The woman said she and Weiner exchanged nude photos and engaged in frequent phone sex.
“This was a bad situation for me because I really admired him. Even post scandal, I thought he was misunderstood. Until I got to know him. I thought I loved him. Pretty pathetic,” she was quoted as telling The Dirty.
She said he later asked her to destroy the evidence of their chats. She insisted that she never had sex with Weiner or received any payment from him.
The woman claimed her relationship with Weiner “fizzled” in November 2012. She said she last heard from him this past April, when his intention to run for mayor was first revealed in a New York Times Magazine profile.
“This behavior is behind me,” Weiner said in his statement today. “I apologized to Huma and am grateful that she has worked through these issues with me and for her forgiveness.”
Weiner’s campaign spokeswoman did not respond to requests to clarify the timing of the newly revealed exchange. Weiner was expected to attend a mayoral forum today.
His wife, who was pregnant when the sexting scandal broke in 2011 and gave birth months later, has played a large and increasing role in his mayoral campaign. She made an appearance in his campaign kick-off video, has led his fundraising effort and recently made her debut on the campaign trail. Two weekends ago, she walked hand-in-hand with Weiner as they talked to voters on a Harlem street.
Two of his mayoral foes — former City Councilman Sal Albanese, a Democrat, and billionaire John Catsimatidis, a Republican - quickly called on Weiner to abandon his quest for office.
“Anthony Weiner should do what is right for his family and our city and drop out of the race for mayor so we can end this soap opera,” Catsimatidis said in a statement.
The other leading Democratic candidates, including City Council Speaker Christine Quinn and former City Comptroller Bill Thompson, did not immediately comment on the new revelations.
The disclosure suddenly puts Weiner’s indiscretions, judgment and candor back in the forefront of his campaign and could test voters’ confidence in him, political analysts said.
Some voters have said they felt Weiner had atoned for his past and were willing to give him a second chance. But a third, after hearing allegations that his misbehavior continued after his resignation?
“It makes it tougher to believe this is behind him,” said Democratic former state Assemblyman Michael Benjamin, now a political consultant.
But given the corps of voters who have shown willingness to forgive Weiner’s prior behavior, the latest revelation may not be a campaign knockout, said Jerry Skurnik, a longtime Democratic consultant who is not working with any mayoral candidates this year.
“At best, it’s a minor negative” that will turn off some voters, he said. “The question is whether it’s a major negative” — and whether there were enough forgiving voters to begin with for Weiner to win.
The revelations come just two weeks after another scandal-scarred candidate, former New York Gov.
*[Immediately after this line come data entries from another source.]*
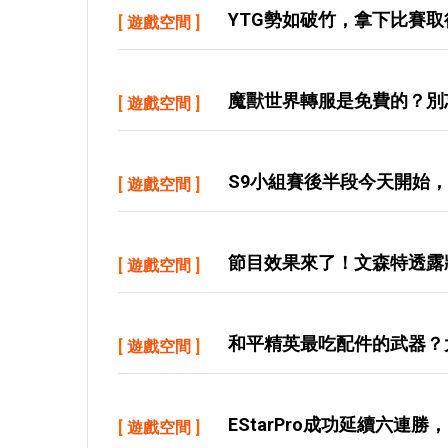
YTG勢如破竹，拿下比賽
[
遊戲空間
]
魔獸世界轉服是免費的？別
[
遊戲空間
]
S9小組賽後半段今天開始，
[
遊戲空間
]
節目效果來了！文森特透露
[
遊戲空間
]
和平精英最吃配件的武器？大
[
遊戲空間
]
EStarPro成功延續六連
[
遊戲空間
]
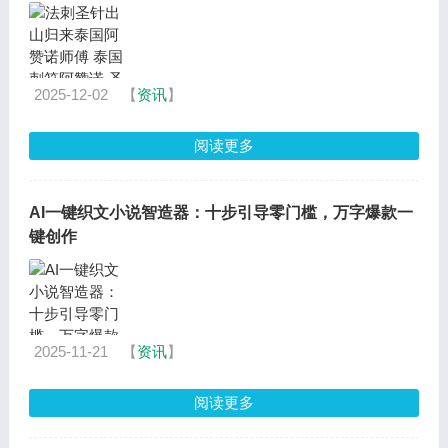
2025-12-02
【
资讯
】
阅读更多
AI一键织文小说智造器：十步引导零门槛，万字爆款一
键创作
2025-11-21
【
资讯
】
阅读更多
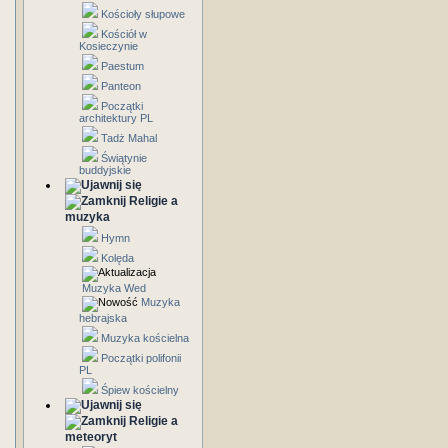
Kościoły słupowe
Kościół w
Kosieczynie
Paestum
Panteon
Początki
architektury PL
Tadż Mahal
Świątynie
buddyjskie
Religie a
muzyka
Hymn
Kolęda
Muzyka Wed
Muzyka
hebrajska
Muzyka kościelna
Początki polifonii
PL
Śpiew kościelny
Religie a
meteoryt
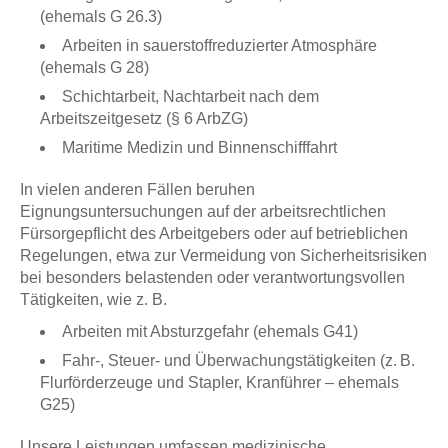
(ehemals G 26.3)
Arbeiten in sauerstoffreduzierter Atmosphäre
(ehemals G 28)
Schichtarbeit, Nachtarbeit nach dem
Arbeitszeitgesetz (§ 6 ArbZG)
Maritime Medizin und Binnenschifffahrt
In vielen anderen Fällen beruhen
Eignungsuntersuchungen auf der arbeitsrechtlichen
Fürsorgepflicht des Arbeitgebers oder auf betrieblichen
Regelungen, etwa zur Vermeidung von Sicherheitsrisiken
bei besonders belastenden oder verantwortungsvollen
Tätigkeiten, wie z. B.
Arbeiten mit Absturzgefahr (ehemals G41)
Fahr-, Steuer- und Überwachungstätigkeiten (z. B.
Flurförderzeuge und Stapler, Kranführer – ehemals
G25)
Unsere Leistungen umfassen medizinische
Eliot Spitzer, announced his own attempt at political redemption. Spitzer, who resigned in 2008 after admitting to paying for sex with prostitutes, is running for city comptroller.
Weiner’s problems began in May 2011, when a website run by conservative commentator Andrew Breitbart posted a photograph of a man’s bulging underwear and said it had been sent from Weiner’s Twitter account to a Seattle woman. Weiner denied he sent the photo, claiming his Twitter had been hacked.
But after more women came forward and more photographic evidence emerged — some of it X-rated — Weiner admitted he lied.
He then entered two years of self-imposed political exile, only to return this spring.
Under a huge media spotlight, he apologized repeatedly for his behavior in the initial days of his bid but then pivoted quickly into an issues-based campaign. He was largely well-received by voters and quickly established himself as a favorite in the race.